Visual effects prefabs are pooled, storing their `VisualEffectController`, which is managed by the `VisualEffectManager` so that whenever you trigger a visual effect, all you need is the SO in order to get a specific instance from the pool. This is then executed by passing in the SO into the controller.

Refactoring The StatusEffect System

It’s a bit frustrating when you start off with what you think is a very clean, elegant solution only to later realize that there are blind spots you completely passed over. I began working on a Breakable behavior which implemented IDamageable, but I had done something stupid; I required anything implementing IDamageable to implement ApplyStatusEffect, which makes very little sense in most cases for, let’s say, pottery the player can smash.

I realized that there weren’t many places that were actually calling this anyway, so it was a quick change to remove it and instead, utilize a builder pattern in the DamageInfo class that allows me to simply pass along status effects to a target when dealing damage. That was fine and all, but there was an issue.

class StatusEffectContext : EffectContext {
    public DamageInfo damageOverTime { get; }
}

This was a stupid hack I had put in place months ago that I completely forgot about. I wanted the ability to dynamically determine the type of damage that would be applied over time based on the character’s attributes, so instead of actually thinking through the problem, I was anxious to see it working...

This led me to quickly realizing that the only reason I had done this in the first place was because my StatusEffectInstance class was generic. It doesn’t know anything about the actual status effect it’s managing. In fact, the status effects break my rule about data-only containers. While they’re not storing state data, they expose Apply, Tick, and Expire methods... The context object is what allowed the effect instance to pass along runtime information to these methods without them needing to worry about internal state... but this was a terrible design decision.

Solution

This issue is exactly what I was avoiding when I created the visual effect system. I wanted them to be self-contained without objects triggering them having to implement any special cases; they just need a reference to a scriptable object and access to the visual effect manager. Following this pattern:

  1. Status effects now always come in pairs: a data class and an instance class. For example, PoisonStatusEffectData and PoisonStatusEffectInstance.
  2. The instance classes extend StatusEffectInstance so that the StatusEffectManager can manage them generically.
  3. StatusEffectContext is still used, but the instance classes are able to build the appropriate runtime data using the damage source (e.g., the player character).
  4. The StatusEffectData SOs no longer have any methods - this is entirely implemented via the instance classes.

Conclusion

I’ve used this same pattern over and over now - scriptable objects do not perform actions, they only provide data which is then acted upon by behaviors. However, it didn’t even cross my mind that this was an oversight I had made until earlier today.
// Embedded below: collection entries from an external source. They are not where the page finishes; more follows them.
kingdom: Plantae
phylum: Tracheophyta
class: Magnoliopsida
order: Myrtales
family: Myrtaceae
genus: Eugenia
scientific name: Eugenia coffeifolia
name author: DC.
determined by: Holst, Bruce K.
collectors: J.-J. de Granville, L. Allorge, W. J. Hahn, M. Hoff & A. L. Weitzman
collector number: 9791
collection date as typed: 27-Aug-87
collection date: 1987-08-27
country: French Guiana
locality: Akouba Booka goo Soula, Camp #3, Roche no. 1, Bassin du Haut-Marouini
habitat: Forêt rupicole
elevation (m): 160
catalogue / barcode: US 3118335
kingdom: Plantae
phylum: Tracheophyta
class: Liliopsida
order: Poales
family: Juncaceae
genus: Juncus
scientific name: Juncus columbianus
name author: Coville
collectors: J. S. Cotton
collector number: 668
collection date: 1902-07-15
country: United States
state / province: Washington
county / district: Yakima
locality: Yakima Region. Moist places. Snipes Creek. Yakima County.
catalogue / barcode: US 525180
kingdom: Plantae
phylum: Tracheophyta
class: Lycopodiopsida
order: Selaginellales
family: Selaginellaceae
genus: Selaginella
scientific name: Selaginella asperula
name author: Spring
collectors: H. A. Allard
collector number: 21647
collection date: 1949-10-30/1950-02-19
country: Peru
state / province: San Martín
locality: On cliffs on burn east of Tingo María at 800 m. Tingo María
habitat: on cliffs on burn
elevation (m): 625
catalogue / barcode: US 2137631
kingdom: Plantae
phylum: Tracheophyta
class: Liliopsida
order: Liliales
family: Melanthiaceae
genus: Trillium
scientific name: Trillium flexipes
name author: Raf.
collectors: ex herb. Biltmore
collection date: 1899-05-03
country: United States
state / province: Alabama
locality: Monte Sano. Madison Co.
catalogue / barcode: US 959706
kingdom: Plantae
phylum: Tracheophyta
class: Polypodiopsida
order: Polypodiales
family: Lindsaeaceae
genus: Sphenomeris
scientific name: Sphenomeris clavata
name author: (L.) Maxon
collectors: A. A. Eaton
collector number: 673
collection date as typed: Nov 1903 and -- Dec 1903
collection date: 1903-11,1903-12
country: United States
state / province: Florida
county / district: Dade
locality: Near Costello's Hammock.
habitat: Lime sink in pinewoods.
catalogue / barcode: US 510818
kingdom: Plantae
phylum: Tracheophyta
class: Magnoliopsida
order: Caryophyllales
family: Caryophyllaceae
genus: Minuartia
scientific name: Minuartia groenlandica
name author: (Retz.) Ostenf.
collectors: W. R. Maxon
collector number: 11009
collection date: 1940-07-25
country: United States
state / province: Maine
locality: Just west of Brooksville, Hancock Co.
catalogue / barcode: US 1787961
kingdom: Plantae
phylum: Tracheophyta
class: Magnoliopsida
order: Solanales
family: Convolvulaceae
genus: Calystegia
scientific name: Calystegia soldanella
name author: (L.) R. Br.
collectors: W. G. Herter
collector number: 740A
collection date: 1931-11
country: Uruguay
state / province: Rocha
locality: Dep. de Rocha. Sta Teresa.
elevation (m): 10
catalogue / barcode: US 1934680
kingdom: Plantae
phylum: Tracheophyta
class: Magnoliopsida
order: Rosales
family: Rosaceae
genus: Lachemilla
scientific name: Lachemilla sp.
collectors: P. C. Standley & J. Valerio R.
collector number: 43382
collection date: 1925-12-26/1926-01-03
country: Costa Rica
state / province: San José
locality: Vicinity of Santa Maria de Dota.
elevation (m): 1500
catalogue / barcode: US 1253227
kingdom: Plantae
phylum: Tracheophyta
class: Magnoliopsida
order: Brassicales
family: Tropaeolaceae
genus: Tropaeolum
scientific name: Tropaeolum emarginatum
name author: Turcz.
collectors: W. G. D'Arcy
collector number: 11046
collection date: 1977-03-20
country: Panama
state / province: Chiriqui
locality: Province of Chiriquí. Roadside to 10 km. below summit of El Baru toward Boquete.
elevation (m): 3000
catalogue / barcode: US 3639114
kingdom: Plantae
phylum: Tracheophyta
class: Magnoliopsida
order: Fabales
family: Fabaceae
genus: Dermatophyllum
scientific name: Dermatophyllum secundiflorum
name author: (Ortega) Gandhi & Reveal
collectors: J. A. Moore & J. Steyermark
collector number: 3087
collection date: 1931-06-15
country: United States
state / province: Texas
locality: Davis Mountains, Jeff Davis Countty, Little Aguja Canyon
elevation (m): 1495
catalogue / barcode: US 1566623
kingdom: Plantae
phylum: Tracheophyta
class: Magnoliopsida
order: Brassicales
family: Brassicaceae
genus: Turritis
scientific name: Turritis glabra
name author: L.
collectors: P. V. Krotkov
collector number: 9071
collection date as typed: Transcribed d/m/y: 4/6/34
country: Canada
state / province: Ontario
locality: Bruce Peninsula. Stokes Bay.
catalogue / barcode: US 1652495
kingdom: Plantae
Here’s the thing though. I think I may have actually subconsciously avoided it. The reason is, it’s very easy to fall in love with a pattern and then attempt to use it everywhere, even where a different pattern would make more sense. I had fallen into that trap earlier in my career and as a result, I’m always cautious about repeating that same mistake. In this case, however, it makes a ton of sense. In fact, thinking on it - I actually have another refactor to take care of in the same vein.

The original design made sense to me at the time though. If I could make everything generic enough and entirely data-driven, there would be no need to create specialized logic for each effect. The problem is that you either end up creating bloated god-objects that hold all possible data you MAY need, or you end up with hacks such as damageOverTime { get; }.

Another day, another lesson learned.